## Assignment
Please copy the lines below word for word, leaving out the pictures.

## Material to process
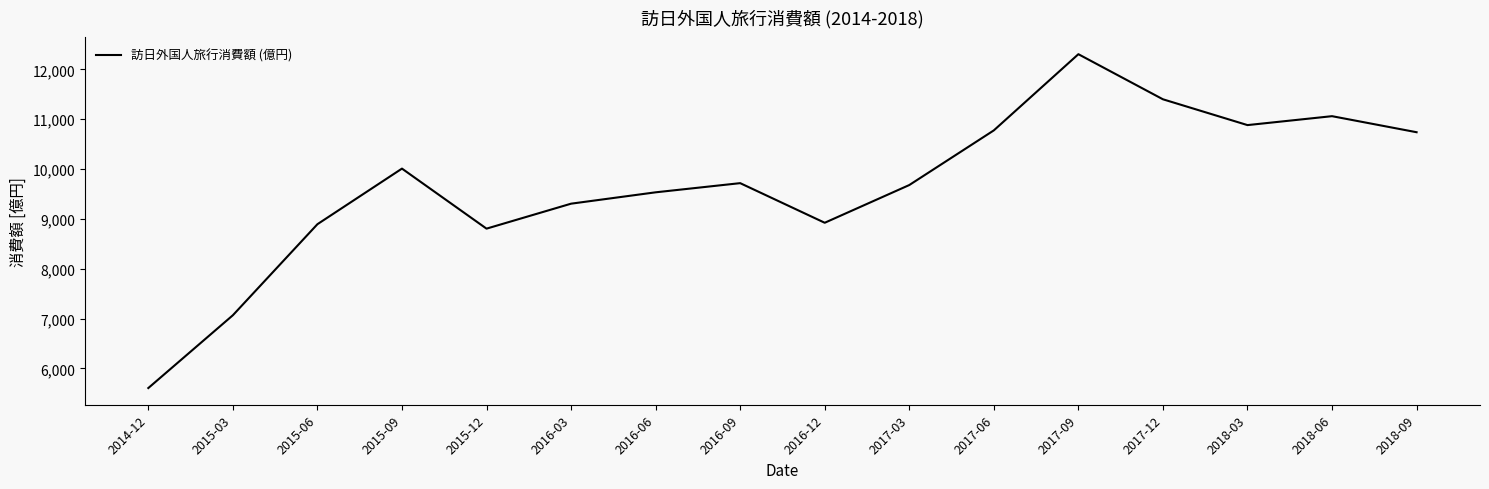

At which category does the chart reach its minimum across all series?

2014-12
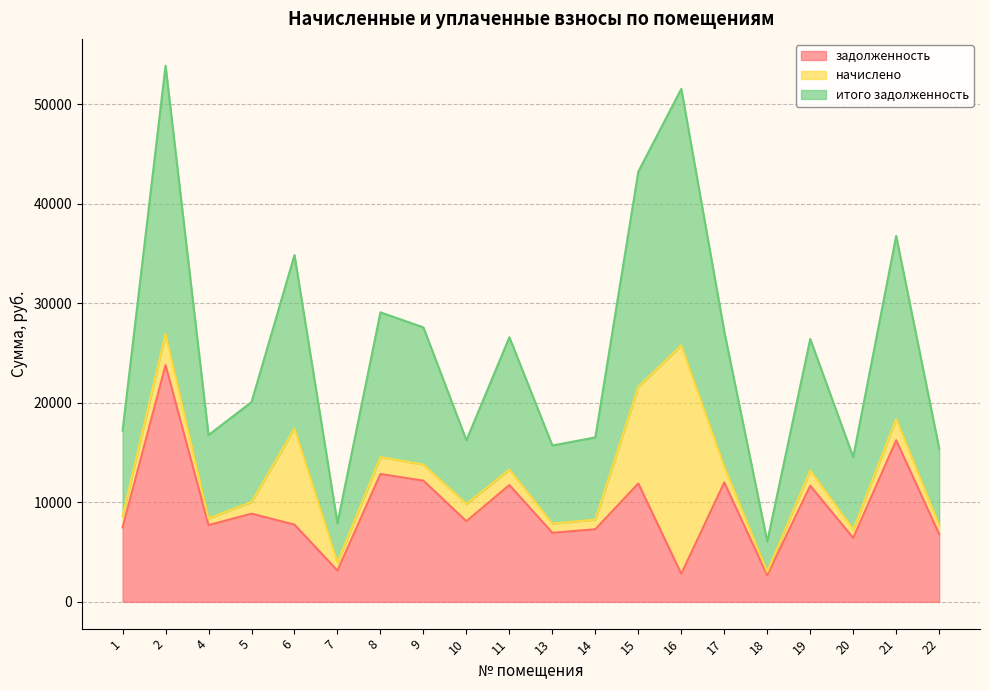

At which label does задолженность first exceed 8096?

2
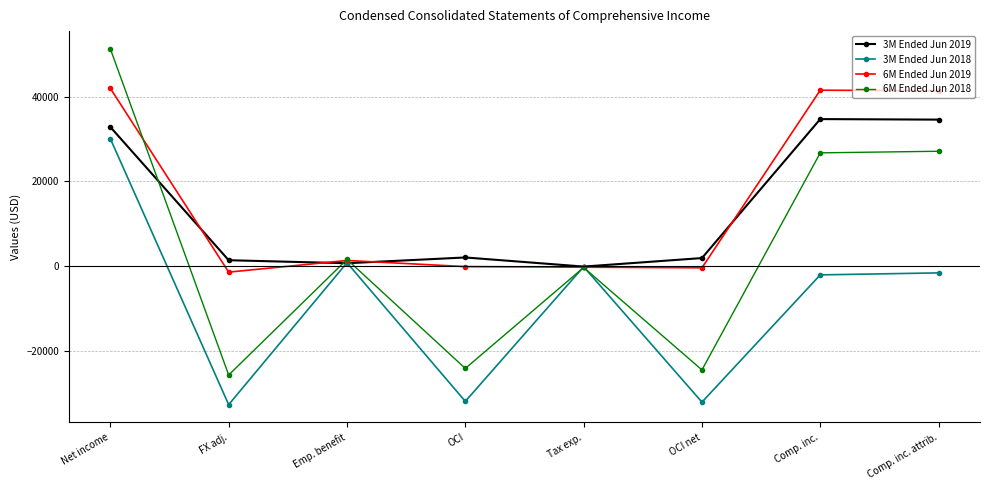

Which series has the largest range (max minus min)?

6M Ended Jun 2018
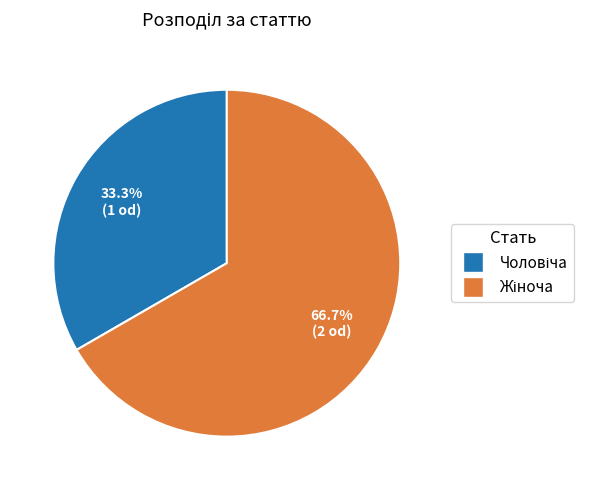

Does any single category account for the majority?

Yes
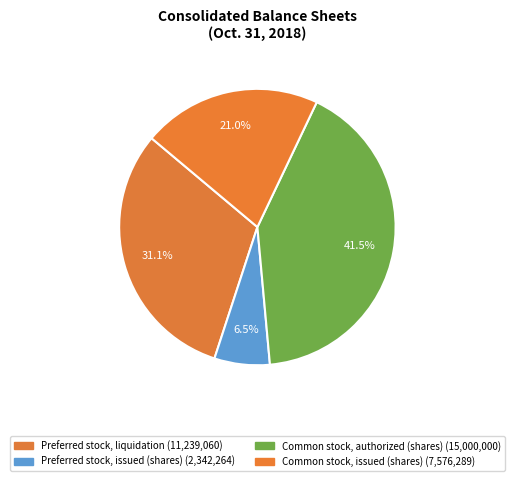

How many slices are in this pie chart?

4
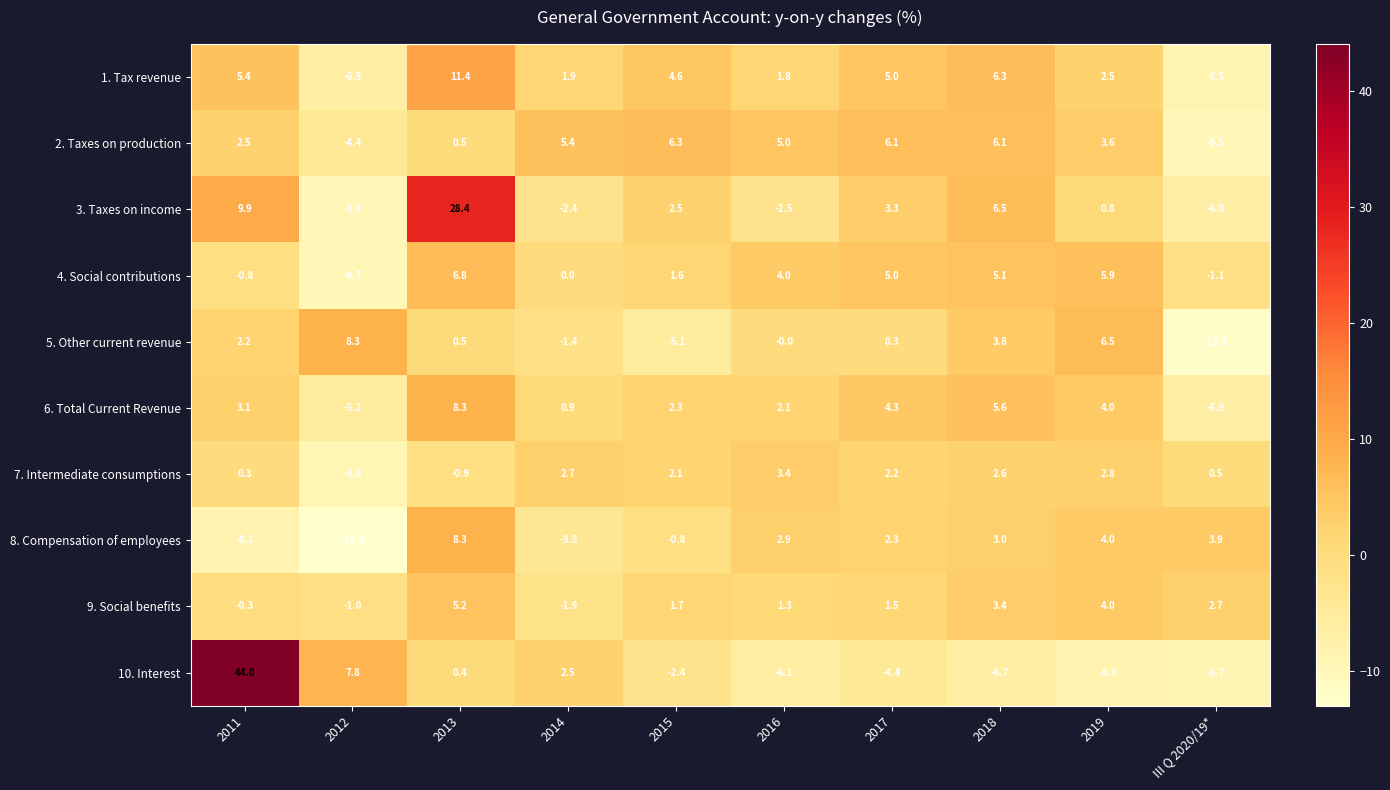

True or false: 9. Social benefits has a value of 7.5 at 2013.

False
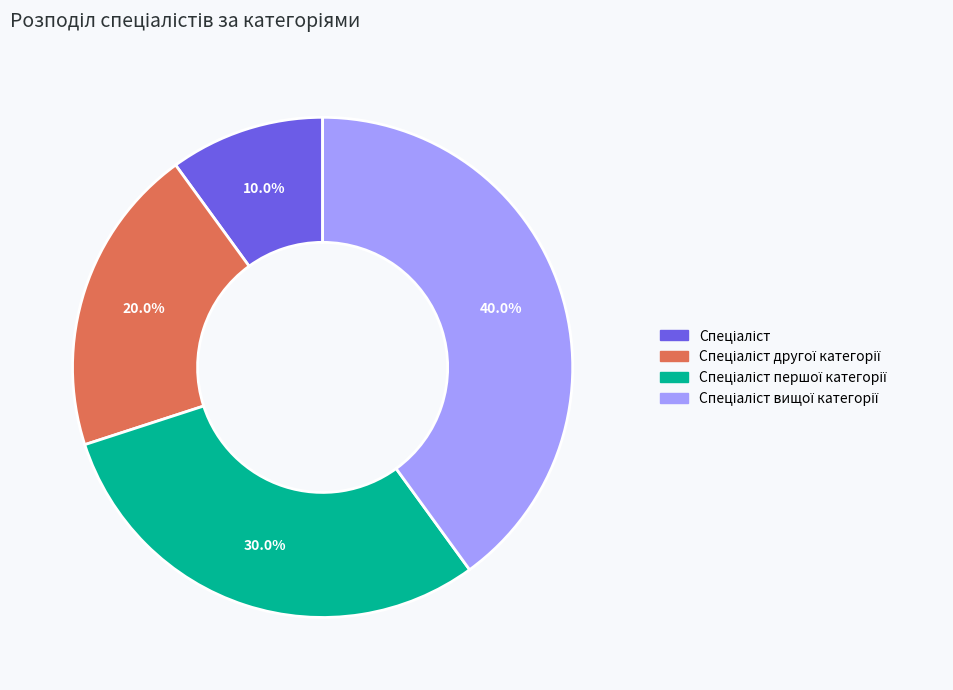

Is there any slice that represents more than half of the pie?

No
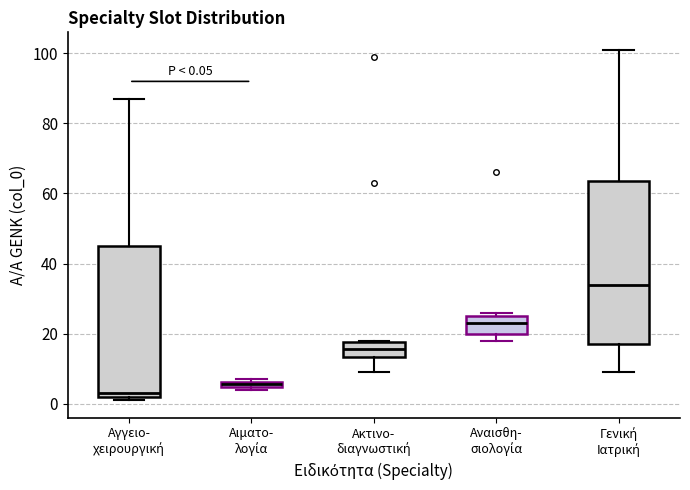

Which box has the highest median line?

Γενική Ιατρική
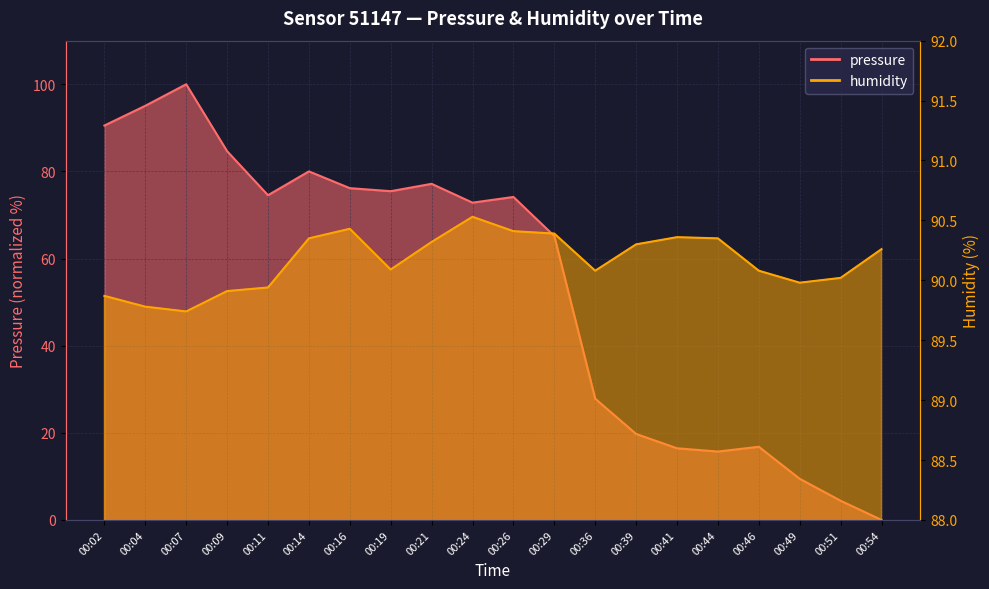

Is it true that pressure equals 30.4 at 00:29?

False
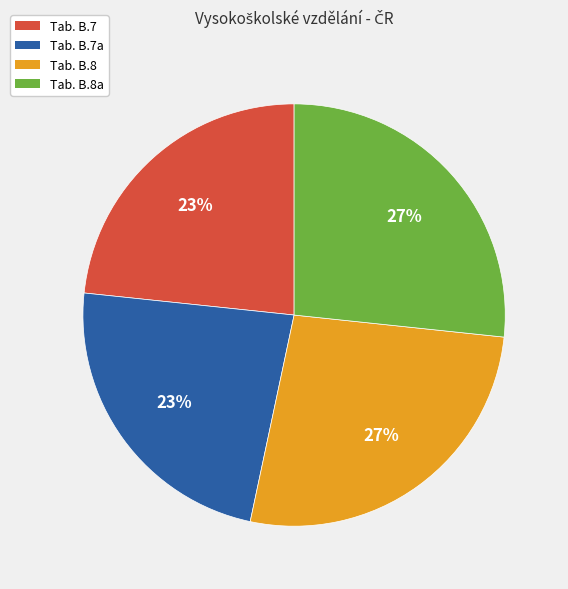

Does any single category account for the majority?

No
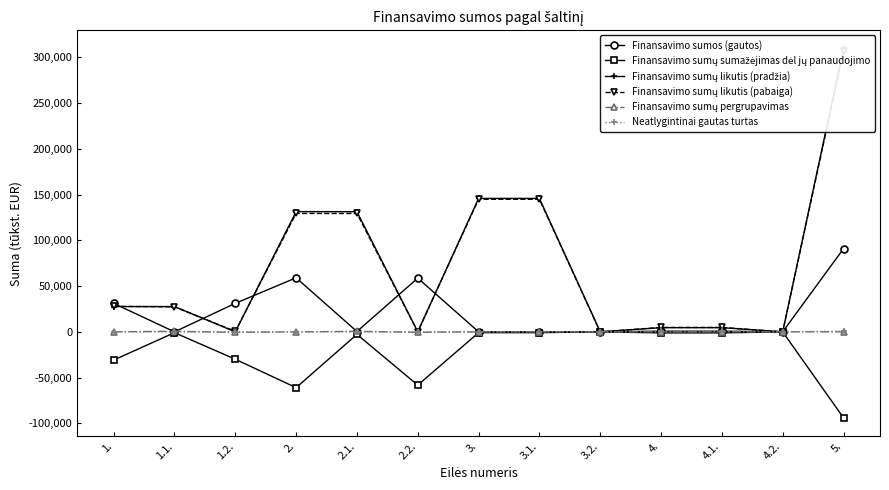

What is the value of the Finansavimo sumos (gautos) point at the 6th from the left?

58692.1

## Response area
At which category does the chart reach its minimum across all series?

2014-12

At which label does задолженность first exceed 8096?

2

Which series has the largest range (max minus min)?

6M Ended Jun 2018

Does any single category account for the majority?

Yes

How many slices are in this pie chart?

4

True or false: 9. Social benefits has a value of 7.5 at 2013.

False

Is there any slice that represents more than half of the pie?

No

Which box has the highest median line?

Γενική Ιατρική

Is it true that pressure equals 30.4 at 00:29?

False

Does any single category account for the majority?

No

What is the value of the Finansavimo sumos (gautos) point at the 6th from the left?

58692.1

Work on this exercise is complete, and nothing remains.